Energy saving and cost efficient IT architecture

A 2016 report from Deloitte estimated that the annual cost of authenticating transactions on a blockchain is $600 million, most of which goes into mining operations. An AI-integrated blockchain will help organizations reduce their energy consumption. Since AI can predict and speedily calculate data, it would also make it possible for cryptocurrency miners to know when they are performing a less important transaction. This would also allow enterprises to execute transactions faster.

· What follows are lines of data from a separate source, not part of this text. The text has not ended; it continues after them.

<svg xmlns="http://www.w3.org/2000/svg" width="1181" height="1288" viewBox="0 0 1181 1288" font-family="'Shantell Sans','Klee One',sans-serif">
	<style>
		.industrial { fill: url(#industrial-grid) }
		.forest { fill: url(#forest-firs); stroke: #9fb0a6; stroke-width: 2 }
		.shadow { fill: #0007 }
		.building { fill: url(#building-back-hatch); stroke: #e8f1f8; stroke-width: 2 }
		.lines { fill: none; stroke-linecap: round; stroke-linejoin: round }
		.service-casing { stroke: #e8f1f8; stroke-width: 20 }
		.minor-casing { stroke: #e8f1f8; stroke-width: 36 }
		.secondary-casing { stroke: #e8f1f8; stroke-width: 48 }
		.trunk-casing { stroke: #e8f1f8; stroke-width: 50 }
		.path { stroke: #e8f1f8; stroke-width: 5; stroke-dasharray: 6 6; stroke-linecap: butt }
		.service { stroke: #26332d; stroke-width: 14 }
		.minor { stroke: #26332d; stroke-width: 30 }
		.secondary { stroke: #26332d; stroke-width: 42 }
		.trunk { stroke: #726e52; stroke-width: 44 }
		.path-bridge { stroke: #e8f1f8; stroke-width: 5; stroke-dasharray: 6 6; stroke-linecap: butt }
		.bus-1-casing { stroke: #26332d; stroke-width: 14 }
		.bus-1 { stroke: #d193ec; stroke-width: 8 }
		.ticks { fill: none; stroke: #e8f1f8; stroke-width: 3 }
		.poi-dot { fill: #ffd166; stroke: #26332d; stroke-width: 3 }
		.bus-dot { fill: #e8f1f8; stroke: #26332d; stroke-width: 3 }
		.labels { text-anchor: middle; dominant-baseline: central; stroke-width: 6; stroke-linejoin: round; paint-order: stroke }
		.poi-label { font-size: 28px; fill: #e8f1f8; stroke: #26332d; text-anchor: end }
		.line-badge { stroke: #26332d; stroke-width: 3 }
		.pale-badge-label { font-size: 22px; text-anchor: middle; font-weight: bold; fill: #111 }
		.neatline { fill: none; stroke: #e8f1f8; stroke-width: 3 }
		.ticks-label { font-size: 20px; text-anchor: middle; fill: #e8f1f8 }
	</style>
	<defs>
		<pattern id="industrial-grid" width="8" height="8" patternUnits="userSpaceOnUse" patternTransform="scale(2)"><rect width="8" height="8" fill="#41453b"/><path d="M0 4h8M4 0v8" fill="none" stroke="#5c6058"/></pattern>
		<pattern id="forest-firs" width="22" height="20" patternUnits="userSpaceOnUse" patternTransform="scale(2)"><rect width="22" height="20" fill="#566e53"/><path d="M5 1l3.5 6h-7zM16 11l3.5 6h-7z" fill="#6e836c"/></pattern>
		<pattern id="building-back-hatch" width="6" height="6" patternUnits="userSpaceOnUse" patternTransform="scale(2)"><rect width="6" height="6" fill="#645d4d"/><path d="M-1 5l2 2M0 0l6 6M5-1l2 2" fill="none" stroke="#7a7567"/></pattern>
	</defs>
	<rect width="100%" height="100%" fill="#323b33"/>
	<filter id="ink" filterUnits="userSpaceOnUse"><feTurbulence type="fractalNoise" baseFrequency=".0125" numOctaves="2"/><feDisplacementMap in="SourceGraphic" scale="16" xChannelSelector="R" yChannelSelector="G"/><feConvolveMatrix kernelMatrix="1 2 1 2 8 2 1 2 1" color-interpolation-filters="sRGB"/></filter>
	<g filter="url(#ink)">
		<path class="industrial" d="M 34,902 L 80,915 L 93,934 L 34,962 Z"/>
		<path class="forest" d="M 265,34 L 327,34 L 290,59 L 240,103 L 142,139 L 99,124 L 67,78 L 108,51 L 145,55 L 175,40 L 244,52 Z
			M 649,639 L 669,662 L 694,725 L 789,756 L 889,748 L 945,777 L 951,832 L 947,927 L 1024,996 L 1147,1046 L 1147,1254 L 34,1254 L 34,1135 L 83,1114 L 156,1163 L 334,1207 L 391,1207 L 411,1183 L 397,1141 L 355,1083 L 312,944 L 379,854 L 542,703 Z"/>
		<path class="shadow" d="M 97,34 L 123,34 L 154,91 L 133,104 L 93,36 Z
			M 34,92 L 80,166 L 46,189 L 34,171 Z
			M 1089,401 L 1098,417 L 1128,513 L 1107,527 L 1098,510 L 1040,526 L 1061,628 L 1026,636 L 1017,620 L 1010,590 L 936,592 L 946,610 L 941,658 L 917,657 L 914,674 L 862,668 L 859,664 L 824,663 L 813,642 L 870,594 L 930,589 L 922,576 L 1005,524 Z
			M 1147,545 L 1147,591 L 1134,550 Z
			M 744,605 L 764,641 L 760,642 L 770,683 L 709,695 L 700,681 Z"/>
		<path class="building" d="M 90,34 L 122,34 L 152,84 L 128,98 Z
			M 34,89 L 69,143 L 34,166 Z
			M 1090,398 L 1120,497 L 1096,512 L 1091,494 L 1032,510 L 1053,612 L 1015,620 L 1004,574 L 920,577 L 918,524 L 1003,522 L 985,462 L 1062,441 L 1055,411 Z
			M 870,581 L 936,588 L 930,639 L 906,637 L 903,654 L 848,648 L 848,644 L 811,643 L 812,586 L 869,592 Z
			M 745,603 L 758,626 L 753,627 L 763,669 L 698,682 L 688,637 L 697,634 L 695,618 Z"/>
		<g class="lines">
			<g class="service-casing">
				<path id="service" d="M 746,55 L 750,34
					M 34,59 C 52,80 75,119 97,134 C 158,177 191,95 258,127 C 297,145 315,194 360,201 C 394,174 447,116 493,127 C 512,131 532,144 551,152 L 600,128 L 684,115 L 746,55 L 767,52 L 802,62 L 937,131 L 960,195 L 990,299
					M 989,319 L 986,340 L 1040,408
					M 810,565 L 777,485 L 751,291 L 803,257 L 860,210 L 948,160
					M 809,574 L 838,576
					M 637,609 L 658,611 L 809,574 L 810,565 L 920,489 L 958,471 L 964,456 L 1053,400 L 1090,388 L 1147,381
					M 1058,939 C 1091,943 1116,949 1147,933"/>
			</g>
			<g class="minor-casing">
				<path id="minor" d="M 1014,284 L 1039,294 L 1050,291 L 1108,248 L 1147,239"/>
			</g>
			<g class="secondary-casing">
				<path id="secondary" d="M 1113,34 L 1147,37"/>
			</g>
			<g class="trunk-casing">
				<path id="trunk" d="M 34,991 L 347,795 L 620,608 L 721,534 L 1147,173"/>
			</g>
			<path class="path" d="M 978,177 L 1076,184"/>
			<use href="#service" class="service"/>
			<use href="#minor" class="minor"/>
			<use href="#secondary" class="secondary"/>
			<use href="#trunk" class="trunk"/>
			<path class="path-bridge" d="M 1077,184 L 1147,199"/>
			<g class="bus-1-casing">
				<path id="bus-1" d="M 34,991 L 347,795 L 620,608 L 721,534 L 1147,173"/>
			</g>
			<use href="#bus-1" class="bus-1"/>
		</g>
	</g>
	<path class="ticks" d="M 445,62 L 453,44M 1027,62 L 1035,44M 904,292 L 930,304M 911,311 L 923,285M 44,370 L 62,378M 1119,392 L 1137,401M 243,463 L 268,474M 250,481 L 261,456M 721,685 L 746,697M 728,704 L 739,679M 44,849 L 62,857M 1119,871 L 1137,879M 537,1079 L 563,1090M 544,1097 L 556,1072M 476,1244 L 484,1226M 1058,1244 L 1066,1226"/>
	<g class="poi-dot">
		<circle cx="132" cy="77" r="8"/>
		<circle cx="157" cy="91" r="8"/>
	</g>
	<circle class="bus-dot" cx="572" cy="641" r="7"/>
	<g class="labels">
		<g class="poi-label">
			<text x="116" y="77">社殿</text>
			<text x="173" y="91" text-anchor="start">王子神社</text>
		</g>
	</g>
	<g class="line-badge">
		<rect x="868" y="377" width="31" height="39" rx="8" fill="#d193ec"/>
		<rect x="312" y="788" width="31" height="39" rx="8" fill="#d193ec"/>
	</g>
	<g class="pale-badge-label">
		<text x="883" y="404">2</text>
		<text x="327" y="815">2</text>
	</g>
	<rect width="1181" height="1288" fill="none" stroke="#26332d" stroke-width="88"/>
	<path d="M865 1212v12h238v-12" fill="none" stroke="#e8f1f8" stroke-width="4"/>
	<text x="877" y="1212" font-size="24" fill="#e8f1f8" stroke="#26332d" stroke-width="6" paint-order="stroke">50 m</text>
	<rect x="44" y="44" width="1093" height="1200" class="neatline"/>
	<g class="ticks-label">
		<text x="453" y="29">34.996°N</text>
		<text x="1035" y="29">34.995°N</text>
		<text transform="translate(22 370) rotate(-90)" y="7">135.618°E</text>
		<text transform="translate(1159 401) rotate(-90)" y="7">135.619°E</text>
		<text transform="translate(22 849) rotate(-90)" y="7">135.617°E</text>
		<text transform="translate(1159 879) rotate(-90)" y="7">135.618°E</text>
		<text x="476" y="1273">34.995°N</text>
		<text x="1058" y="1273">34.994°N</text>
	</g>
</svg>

In fact, as AI becomes more developed, and after the integration of AI and blockchain technology becomes more common, AI may take over the mining process on blockchains. Given the fact that AI learns and adapts to its environment, combined with blockchain, there’s no doubt that it will learn the process and the architecture of the blockchain network.

Flexible AI

AI integration with blockchain will pave the way for the development of an artificial general intelligence (AGI) platform. The blockchain model can create a distributed specimen for the development of an AGI.

The integration of blockchain and AI has yet to take off fully. Combining the two technologies into decentralized AI has deep potential to use data in novel ways. A successful integration of both technologies will allow quicker and smoother data management, verification of transactions, identification of illegitimate documents, etc. Therefore, if you’re contemplating the integration of both technologies for your business, don’t hesitate, do it!